• [Saved entries]:
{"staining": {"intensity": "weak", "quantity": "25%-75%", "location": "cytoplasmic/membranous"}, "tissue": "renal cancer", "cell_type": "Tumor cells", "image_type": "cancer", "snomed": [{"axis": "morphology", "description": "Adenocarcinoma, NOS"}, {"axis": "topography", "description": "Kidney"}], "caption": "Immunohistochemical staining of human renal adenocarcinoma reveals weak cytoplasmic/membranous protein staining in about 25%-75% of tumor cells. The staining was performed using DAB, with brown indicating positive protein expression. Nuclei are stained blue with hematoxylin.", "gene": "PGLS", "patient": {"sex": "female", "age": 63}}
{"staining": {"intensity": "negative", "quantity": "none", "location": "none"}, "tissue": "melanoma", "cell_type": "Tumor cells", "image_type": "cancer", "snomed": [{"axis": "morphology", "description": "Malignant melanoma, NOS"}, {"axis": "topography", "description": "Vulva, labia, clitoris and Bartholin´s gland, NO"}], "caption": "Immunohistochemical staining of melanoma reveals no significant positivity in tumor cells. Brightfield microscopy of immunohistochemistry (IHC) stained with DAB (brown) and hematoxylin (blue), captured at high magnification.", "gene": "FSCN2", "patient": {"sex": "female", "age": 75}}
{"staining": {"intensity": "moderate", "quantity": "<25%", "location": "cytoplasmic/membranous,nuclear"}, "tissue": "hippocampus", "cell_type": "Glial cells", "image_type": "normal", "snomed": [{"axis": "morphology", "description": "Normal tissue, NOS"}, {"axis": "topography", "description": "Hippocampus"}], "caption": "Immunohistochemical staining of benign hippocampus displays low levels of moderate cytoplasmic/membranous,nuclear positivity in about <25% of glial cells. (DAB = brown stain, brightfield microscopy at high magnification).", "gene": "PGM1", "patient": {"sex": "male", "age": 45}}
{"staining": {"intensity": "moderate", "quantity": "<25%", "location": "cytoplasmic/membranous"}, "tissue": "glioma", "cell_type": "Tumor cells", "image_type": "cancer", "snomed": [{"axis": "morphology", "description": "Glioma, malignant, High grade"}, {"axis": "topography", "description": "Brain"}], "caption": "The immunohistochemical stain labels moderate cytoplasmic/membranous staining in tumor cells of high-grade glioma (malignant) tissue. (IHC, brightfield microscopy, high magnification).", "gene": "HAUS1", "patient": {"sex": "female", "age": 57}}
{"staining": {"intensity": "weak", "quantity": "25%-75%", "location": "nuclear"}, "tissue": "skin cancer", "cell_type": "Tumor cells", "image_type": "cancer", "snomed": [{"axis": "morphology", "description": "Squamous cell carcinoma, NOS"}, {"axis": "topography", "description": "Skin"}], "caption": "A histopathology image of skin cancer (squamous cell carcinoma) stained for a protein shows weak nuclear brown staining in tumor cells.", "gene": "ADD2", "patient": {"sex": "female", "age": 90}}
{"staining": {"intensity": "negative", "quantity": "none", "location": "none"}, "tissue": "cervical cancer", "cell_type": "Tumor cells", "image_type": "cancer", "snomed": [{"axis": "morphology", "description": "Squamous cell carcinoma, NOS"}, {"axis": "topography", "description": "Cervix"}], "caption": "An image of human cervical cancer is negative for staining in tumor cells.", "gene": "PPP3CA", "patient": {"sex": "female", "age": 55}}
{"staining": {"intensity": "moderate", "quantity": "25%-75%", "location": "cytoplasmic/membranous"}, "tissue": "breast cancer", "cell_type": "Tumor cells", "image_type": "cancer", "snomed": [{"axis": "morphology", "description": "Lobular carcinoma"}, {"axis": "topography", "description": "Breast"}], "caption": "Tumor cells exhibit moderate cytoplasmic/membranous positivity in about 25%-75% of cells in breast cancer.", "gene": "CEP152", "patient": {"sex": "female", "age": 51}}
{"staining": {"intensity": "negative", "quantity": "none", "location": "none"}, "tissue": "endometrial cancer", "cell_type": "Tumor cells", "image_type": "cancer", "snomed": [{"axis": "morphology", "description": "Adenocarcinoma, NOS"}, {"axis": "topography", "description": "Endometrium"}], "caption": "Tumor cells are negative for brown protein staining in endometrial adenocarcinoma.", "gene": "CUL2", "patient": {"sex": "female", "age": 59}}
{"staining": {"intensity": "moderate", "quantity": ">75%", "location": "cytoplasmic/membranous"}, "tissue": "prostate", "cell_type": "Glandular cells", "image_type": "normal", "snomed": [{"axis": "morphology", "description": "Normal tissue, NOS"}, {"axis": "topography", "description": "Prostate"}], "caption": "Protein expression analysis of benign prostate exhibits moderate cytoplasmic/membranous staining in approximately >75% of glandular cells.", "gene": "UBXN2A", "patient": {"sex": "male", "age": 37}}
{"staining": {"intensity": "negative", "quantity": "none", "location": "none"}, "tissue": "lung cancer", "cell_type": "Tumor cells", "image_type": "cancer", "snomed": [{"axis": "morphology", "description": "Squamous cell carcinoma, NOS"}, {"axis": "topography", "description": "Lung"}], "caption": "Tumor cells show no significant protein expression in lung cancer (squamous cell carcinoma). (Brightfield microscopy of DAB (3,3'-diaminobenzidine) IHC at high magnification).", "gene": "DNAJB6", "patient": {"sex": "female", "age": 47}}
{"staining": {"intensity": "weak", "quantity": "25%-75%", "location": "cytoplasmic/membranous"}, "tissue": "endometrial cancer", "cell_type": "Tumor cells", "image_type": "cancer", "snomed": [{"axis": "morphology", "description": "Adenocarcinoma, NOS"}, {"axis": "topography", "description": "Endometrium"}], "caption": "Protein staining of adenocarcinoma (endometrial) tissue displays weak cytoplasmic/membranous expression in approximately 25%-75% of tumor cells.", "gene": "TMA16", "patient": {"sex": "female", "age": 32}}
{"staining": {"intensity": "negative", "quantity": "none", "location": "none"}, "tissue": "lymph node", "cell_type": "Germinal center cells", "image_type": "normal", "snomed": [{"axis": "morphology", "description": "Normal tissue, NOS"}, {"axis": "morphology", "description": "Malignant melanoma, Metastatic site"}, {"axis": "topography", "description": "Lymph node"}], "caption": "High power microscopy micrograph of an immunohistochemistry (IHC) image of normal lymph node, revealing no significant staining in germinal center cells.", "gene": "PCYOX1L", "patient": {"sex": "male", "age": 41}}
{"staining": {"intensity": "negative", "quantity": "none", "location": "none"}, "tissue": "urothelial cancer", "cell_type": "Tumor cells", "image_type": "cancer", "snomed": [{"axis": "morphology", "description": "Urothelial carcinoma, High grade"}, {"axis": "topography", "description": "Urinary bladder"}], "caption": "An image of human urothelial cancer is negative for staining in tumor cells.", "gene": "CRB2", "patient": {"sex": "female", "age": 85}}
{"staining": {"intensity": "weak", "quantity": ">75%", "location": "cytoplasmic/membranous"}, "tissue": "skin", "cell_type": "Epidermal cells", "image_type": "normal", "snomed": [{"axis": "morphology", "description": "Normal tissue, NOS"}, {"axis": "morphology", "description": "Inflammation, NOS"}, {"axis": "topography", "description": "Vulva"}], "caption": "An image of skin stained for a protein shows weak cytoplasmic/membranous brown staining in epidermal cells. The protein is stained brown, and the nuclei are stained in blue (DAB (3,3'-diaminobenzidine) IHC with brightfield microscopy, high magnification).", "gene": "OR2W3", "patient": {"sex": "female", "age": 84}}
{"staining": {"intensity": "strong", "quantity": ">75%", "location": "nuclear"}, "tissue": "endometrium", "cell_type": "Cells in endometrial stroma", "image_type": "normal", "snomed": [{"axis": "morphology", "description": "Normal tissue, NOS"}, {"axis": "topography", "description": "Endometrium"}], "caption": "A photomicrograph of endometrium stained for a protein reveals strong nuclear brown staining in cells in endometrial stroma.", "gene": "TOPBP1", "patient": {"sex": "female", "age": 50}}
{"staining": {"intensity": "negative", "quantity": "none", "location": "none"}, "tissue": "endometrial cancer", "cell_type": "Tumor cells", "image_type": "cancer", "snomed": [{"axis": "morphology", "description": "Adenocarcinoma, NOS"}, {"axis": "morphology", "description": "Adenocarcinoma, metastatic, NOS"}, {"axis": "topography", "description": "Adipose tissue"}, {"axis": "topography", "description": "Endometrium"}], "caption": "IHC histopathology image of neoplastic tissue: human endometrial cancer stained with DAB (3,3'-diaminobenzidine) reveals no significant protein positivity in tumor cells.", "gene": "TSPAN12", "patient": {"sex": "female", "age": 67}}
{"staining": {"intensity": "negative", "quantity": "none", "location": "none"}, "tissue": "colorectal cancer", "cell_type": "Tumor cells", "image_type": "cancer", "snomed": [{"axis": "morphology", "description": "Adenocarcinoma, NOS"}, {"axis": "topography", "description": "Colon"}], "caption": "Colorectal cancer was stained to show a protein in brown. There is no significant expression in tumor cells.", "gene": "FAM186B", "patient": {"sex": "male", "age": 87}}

• [YOUR ASSIGNMENT]:
Using the entries above, repeat only the lines from the one containing "of human urothelial" through the one containing "of skin stained", end lines included.

• [COMPLETED EXERCISE]:
{"staining": {"intensity": "negative", "quantity": "none", "location": "none"}, "tissue": "urothelial cancer", "cell_type": "Tumor cells", "image_type": "cancer", "snomed": [{"axis": "morphology", "description": "Urothelial carcinoma, High grade"}, {"axis": "topography", "description": "Urinary bladder"}], "caption": "An image of human urothelial cancer is negative for staining in tumor cells.", "gene": "CRB2", "patient": {"sex": "female", "age": 85}}
{"staining": {"intensity": "weak", "quantity": ">75%", "location": "cytoplasmic/membranous"}, "tissue": "skin", "cell_type": "Epidermal cells", "image_type": "normal", "snomed": [{"axis": "morphology", "description": "Normal tissue, NOS"}, {"axis": "morphology", "description": "Inflammation, NOS"}, {"axis": "topography", "description": "Vulva"}], "caption": "An image of skin stained for a protein shows weak cytoplasmic/membranous brown staining in epidermal cells. The protein is stained brown, and the nuclei are stained in blue (DAB (3,3'-diaminobenzidine) IHC with brightfield microscopy, high magnification).", "gene": "OR2W3", "patient": {"sex": "female", "age": 84}}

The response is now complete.